Charcot disease, which causes progressive paralysis and often causes death within five years, currently has no known effective cure.

The researchers now hope to get approval to proceed to clinical trials in humans.  (excuse picture)

The researchers now hope to get approval to proceed to clinical trials in humans. (excuse picture)

AFP

An American study on mice unveiled a promising new treatment on Tuesday against Charcot disease, which is fatal and has no known effective cure at the moment.

Also known as amyotrophic lateral sclerosis (ALS), it affects approximately 30,000 people in the United States. It causes progressive paralysis of the muscles, creates a state of incarceration in the patient and usually causes death in less than five years.

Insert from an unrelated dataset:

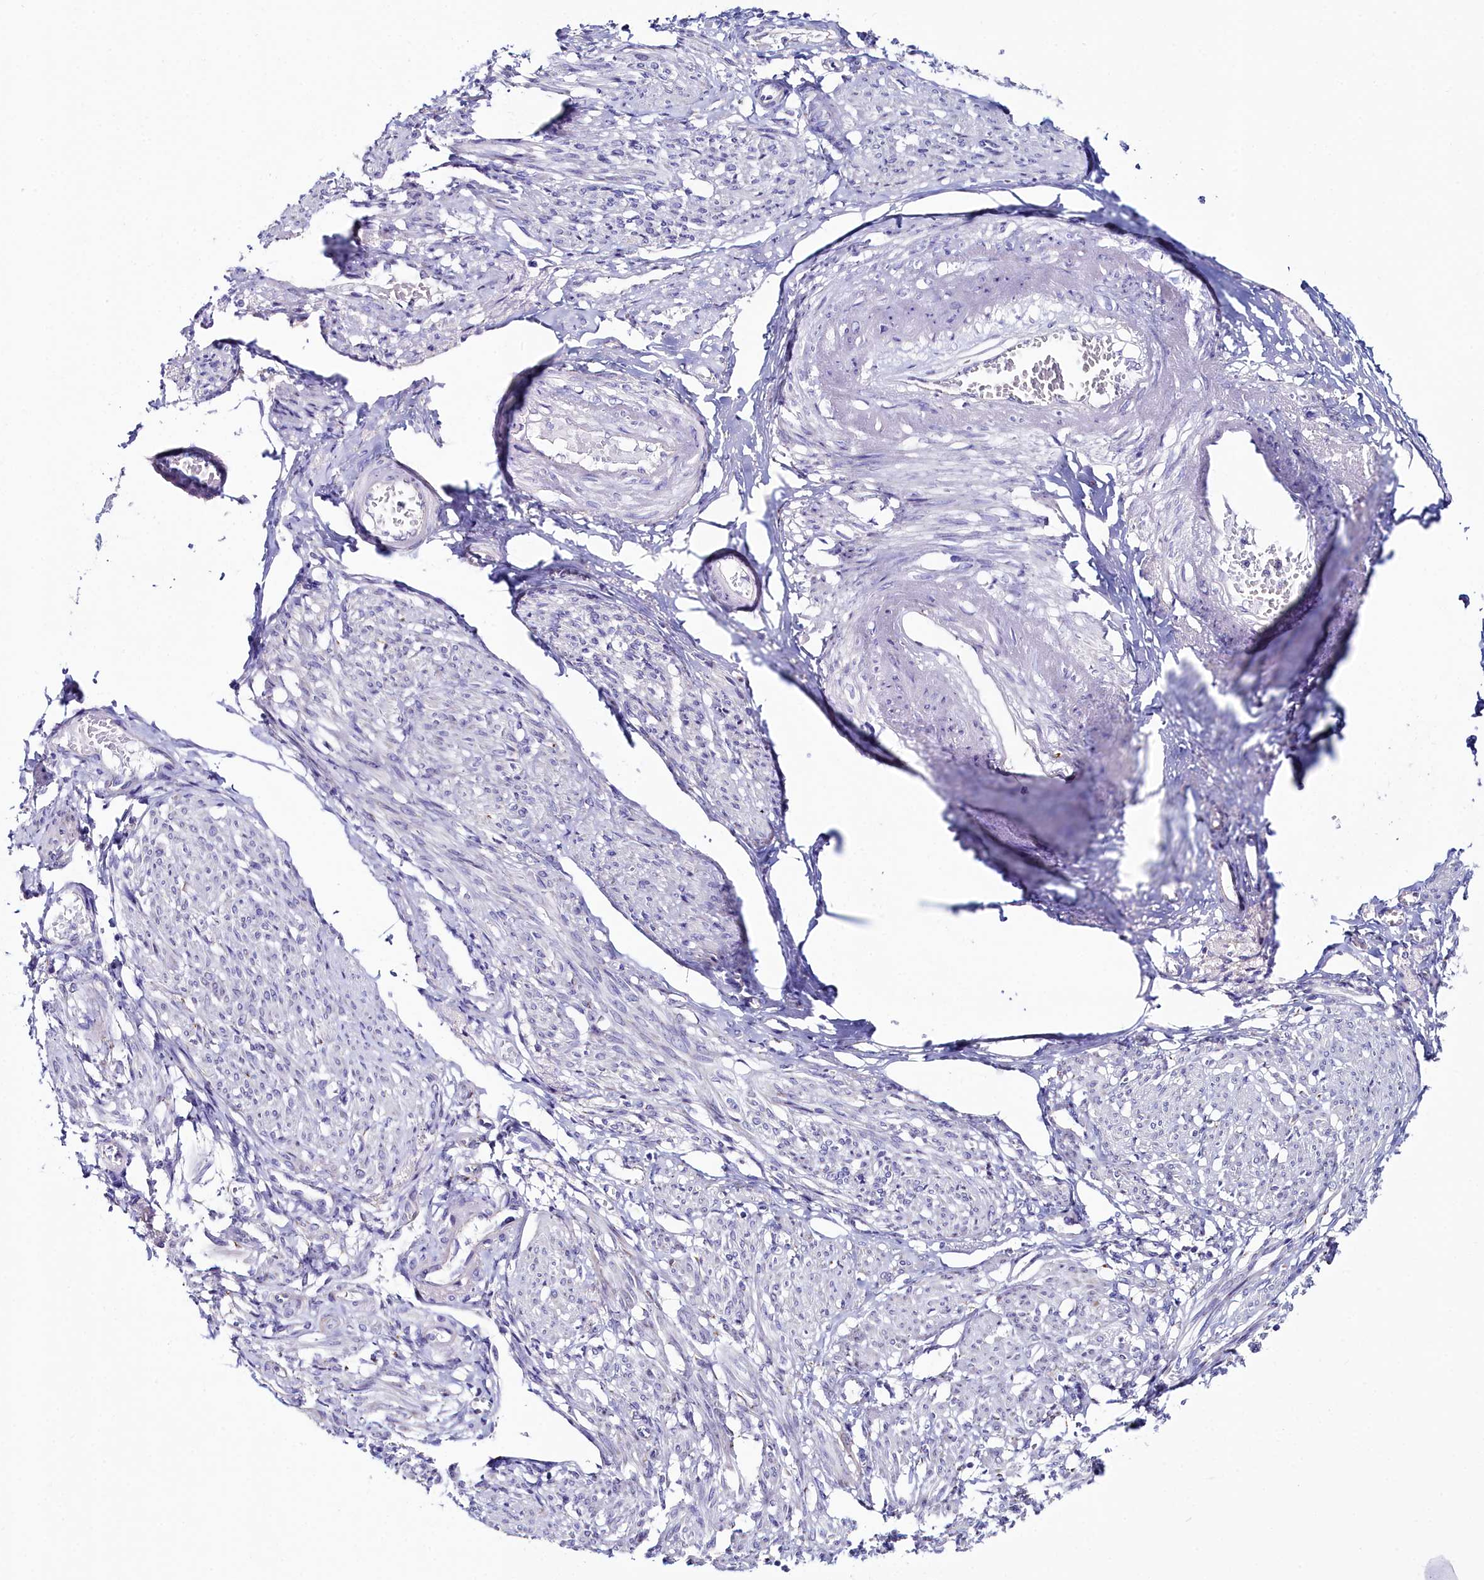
{"staining": {"intensity": "negative", "quantity": "none", "location": "none"}, "tissue": "smooth muscle", "cell_type": "Smooth muscle cells", "image_type": "normal", "snomed": [{"axis": "morphology", "description": "Normal tissue, NOS"}, {"axis": "topography", "description": "Smooth muscle"}], "caption": "The image demonstrates no staining of smooth muscle cells in unremarkable smooth muscle.", "gene": "SLC49A3", "patient": {"sex": "female", "age": 39}}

In a study published by the scientific journal PLOS Biology, a team of researchers say they have studied a way to target and stabilize proteins that protect cells from toxins from food or inhaled oxygen.

Hereditary mutation

In many cases, an inherited mutation in the gene that produces the protein in question is the cause of Charcot disease. But this mutation can occur even without a family history.

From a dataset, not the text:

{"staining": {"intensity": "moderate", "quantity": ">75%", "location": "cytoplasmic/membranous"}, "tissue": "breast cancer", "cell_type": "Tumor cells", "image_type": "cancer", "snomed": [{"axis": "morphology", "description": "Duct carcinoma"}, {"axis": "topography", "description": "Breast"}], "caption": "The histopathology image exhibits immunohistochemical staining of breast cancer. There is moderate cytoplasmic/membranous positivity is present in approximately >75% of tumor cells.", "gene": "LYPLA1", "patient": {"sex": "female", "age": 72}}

Mutations in this gene, SOD1, lead to impaired assembly of the protein that prevents it from carrying out its functions and disrupts the cellular machinery in a broader sense, leading to clumping of proteins that are, among other things, associated with cancer. Alzheimer’s and Parkinson’s.

The new treatment is a “molecular stabilizer” that acts like “stitching” and forces the protein to stay in its proper configuration, explained study director Jeffrey Agar, who discovered it with his team and tested the tool after 12 years of research.

Towards clinical trials in humans

The molecule was tested on mice — genetically modified to carry the disease — and the researchers found that it not only restored the protein’s functions, but also prevented any secondary toxic effects.

Its effectiveness has also been proven in rats and dogs. It succeeded in stabilizing 90% of the SOD1 protein in blood cells and 60 to 70% in brain cells. The researchers now hope to get approval to proceed to clinical trials in humans.

Although there is currently no effective neuroprotective treatment for all patients, an advanced marketing authorization was issued in the United States in April 2023 for a drug (Clsody from Biogen Laboratories) targeting certain diseases.